The other thing told to me is: “I play by ear and I can play anything so I don’t need to know how to read.”

Oh the humanity!

Can you remember everything told to you? Of course not. How many times have you had to say, “I need to write this down or I’ll forget It.” or “Wait, that’s too much information, please write it down.” It’s the same way with music. I can’t remember every song I have ever played, but I can instantly recall it (depending on how hard the piece is, sometimes having to woodshed to get it back under my fingers) if it’s notated. Once you learn how to read music, it is actually faster to read through your musical charts rather than listening and memorizing.

Let me make something perfectly clear: Music is a listening art, and we need to let our ear be the final judge as to what’s pleasing and what’s not. The ear is just a part of it. Studying and understanding the musical language (yes, using your intellect) then bringing your ears in to listen to what you have learned are the key to becoming a better musician.
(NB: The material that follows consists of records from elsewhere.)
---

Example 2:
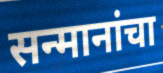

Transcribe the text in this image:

सन्मानांचा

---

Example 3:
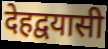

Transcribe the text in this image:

देहद्वयासी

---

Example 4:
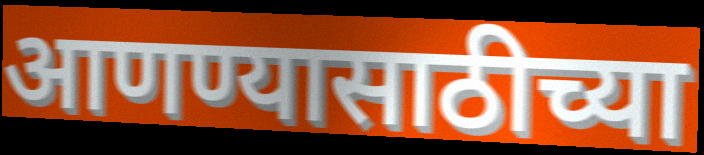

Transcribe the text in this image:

आणण्यासाठीच्या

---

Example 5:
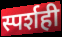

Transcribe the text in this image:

स्पर्शही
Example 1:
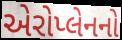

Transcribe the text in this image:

એરોપ્લેનનો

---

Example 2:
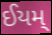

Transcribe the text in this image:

ઈયમ્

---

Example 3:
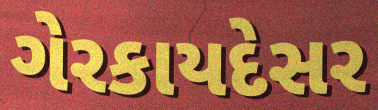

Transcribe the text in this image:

ગેરકાયદેસર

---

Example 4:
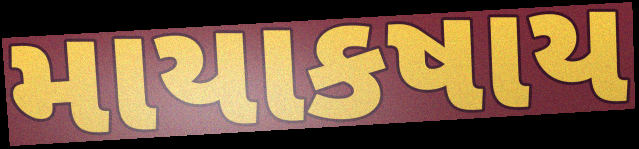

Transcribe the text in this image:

માયાકષાય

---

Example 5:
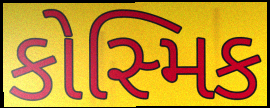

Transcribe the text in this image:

કોસ્મિક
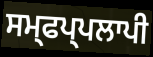
ਸਮ੍ਫਪ੍ਪਲਾਪੀ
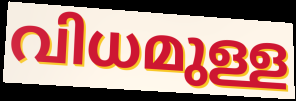
വിധമുള്ള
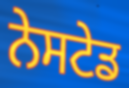
ਨੇਸਟੇਡ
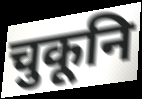
चुकूनि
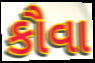
કૌવા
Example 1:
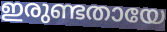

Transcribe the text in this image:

ഇരുണ്ടതായേ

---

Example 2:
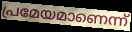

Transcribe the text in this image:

പ്രമേയമാണെന്ന്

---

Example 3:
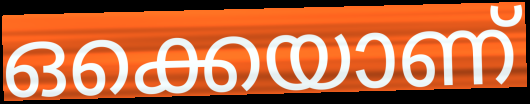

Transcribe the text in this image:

Just think if you were illiterate, how much you would miss out of life? Not to be able to read a road sign, or get information, to read a note, a love letter, etc. You can only retain so much information, this is why we have books and libraries so we can go and recall the information. “All I have to do is just listen to it and then I’ve got it”. What happens if it’s never been recorded or better yet, let’s say it’s an original tune that I just wrote, if you can’t read you’re not going to be able to play it.

Let me give you a great example. About two weeks ago, a well-known drummer in the Dallas area invited two of my musician friends and me to an audition. We had never played together; we brought our real books (books chucked with music that professional musicians use), set up, and called up the first tune. We were playing also with a piano player we had never played with. Because we understood the musical language and could read we blew through probably 20 or so tunes complete with solos. Because of our years of playing experience, we listened to each other making sure to give enough room so we were not stepping on each other. After the audition the drummer stated, “This could be a complete stand alone group and we could go out and do a gig tonight.” Because we can read we could pretty much play anything (within the styles that we knew). The other thing to look at is because we could read we could get through fewer rehearsals and get out there gigging faster.
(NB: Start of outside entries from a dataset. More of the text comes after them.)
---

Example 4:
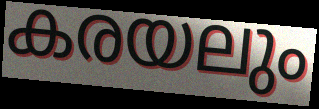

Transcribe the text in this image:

കരയലും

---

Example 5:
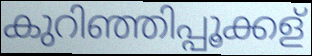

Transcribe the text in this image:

കുറിഞ്ഞിപ്പൂക്കള്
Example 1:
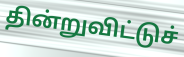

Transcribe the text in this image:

தின்றுவிட்டுச்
At my studio we emphasis note reading, playing by ear, and soloing as all of it is vitally important to being a successful musician. Our students have placed higher in school jazz bands, show bands, and bands that make money because they’re strong players both in reading, soloing, and style playing. Is it easy? Not at first. In fact, it is really difficult when you start because most musicians can play things by memory. When you start reading you are literally starting from scratch so you’ve got to give yourself some time to get adjusted to the instrument and getting your fingers to respond to the notes you see on the page.
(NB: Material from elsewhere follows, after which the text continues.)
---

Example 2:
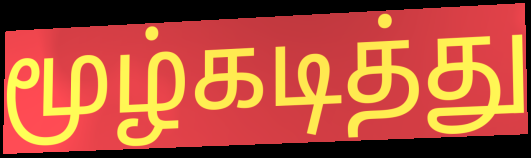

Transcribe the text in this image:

Every time you want to give up think of what would have happened if you gave up learning to read and write the English language and where you would be in life now. It’s the same way with learning how to read music. Once it starts happening you’ll find your other musical skills will begin to soar and then the sky is the limit. So many famous players, living and past, realized sometime in their career the importance of reading music. In closing, don’t be afraid of it and give yourself some time to get into it. Your first month will be the hardest but stay with it, as the rewards to being able to read and even write music will be so beneficial.